Recentemente, Carlos Martins, sócio e gestor responsável por fundos imobiliários na Kinea Investimentos, afirmou em entrevista ao InfoMoney que “setores com uma retomada mais lenta, que entraram no modo de ‘sobrevivência’, ainda podem mandar a equipe embora”, então, no curto prazo, algumas empresas como as do segmento de serviços podem ficar menores – e consequentemente reduzir seus espaços físicos.
Mas Andrade explica que a devolução de lajes corporativas pode ser muito custosa e é mais um alerta para as empresas que estão considerando essa opção a fim de reduzir custos e apostando no home office como modelo definitivo.

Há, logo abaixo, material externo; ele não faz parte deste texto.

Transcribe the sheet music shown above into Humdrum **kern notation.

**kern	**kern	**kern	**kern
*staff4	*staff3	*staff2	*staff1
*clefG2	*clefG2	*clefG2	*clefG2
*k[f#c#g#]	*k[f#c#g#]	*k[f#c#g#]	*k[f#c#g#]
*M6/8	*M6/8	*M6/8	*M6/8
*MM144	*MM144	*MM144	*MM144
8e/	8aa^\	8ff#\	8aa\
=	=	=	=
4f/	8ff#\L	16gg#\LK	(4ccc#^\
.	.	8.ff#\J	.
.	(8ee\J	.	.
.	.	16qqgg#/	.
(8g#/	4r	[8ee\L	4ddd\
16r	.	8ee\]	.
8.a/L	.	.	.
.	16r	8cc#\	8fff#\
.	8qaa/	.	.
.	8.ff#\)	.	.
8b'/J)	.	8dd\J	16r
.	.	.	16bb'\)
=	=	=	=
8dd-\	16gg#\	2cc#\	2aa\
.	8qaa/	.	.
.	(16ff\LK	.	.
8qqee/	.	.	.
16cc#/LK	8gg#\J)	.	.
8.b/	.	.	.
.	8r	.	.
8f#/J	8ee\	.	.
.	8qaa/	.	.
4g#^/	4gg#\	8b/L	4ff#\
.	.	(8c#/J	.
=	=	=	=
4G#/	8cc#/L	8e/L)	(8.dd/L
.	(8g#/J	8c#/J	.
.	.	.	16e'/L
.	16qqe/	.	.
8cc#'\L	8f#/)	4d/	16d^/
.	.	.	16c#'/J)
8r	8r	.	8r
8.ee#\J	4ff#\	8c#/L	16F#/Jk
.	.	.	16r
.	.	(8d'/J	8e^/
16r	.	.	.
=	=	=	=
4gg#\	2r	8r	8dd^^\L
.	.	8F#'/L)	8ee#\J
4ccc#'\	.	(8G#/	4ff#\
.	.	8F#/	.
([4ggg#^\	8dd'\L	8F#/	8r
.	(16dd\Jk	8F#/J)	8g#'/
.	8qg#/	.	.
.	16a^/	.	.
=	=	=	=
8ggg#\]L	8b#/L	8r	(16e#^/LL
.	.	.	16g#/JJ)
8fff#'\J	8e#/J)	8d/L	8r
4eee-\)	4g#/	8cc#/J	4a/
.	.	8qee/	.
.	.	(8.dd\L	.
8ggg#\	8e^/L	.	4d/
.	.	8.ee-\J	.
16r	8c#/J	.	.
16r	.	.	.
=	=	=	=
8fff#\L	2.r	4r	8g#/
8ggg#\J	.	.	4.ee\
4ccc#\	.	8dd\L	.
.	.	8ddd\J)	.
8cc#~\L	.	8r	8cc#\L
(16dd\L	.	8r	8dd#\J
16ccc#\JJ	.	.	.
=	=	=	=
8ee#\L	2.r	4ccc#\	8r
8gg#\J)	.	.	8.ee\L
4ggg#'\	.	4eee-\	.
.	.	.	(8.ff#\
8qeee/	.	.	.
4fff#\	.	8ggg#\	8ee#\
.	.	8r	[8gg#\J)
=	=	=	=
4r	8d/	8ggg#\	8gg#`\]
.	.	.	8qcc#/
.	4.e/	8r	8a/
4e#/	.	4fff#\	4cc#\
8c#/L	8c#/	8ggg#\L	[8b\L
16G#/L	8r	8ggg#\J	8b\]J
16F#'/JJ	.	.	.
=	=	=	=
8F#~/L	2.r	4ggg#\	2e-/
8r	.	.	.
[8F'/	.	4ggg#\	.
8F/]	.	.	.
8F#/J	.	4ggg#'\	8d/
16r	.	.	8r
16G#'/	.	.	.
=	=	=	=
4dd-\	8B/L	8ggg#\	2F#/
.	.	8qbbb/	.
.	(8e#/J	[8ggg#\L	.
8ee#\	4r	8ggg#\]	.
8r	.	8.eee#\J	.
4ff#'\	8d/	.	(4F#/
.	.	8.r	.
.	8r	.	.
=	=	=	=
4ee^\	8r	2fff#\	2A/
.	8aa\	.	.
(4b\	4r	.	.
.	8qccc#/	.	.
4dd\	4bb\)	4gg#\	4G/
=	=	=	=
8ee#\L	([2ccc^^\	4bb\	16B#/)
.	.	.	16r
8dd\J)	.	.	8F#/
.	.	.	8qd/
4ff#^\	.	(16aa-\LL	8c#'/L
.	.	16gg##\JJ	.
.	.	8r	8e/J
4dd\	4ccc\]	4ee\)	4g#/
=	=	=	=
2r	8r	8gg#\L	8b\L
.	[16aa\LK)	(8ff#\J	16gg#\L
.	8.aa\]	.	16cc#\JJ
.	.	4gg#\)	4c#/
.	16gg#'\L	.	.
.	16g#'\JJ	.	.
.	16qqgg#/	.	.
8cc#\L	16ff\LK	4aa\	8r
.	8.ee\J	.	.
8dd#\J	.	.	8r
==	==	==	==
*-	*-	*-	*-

“Houve uma euforia inicial. Um novo modelo à distância estava dando tão certo em tão pouco tempo que a devolução do espaço físico, que poderia implicar em corte de custos no meio de uma crise, pareceu razoável. Algumas empresas podem, de fato, ter devolvido espaços. Mas esse tipo de movimento precisa de planejamento para não se tornar um erro”, diz.
Para ele, parte das empresas que devolveram seus escritórios não levaram em conta a possibilidade de que poderiam voltar a crescer em 2021, por exemplo, e podem encontrar dificuldade em reaver o espaço no ano que vem.
“A tendência é que o preço das lajes corporativas continue subindo daqui para frente em São Paulo. E de maneira geral, nos centros de negócios a taxa de vacância é bem baixa, tanto em SP, como no Rio. São áreas muito concorridas. Abrir mão de uma localidade, como a Avenida Paulista, por exemplo, pode ser arriscado porque recuperar esse escritório pode não ser possível daqui seis meses ou um ano”, avalia.
Ele ressalta algumas despesas do processo de devolução. “Entregar o espaço antes do fim do contrato, que dura uma média de cinco anos no Brasil, tem custos, como a uma multa pela rescisão, custos de desocupação, que incluem a remoção de mobília e readequação da área para entrega, além do aviso prévio antes da devolução. Fora o novo custo de ocupação da área previamente devolvida ou de uma nova área, caso a empresa queira ampliar seu espaço novamente”, diz.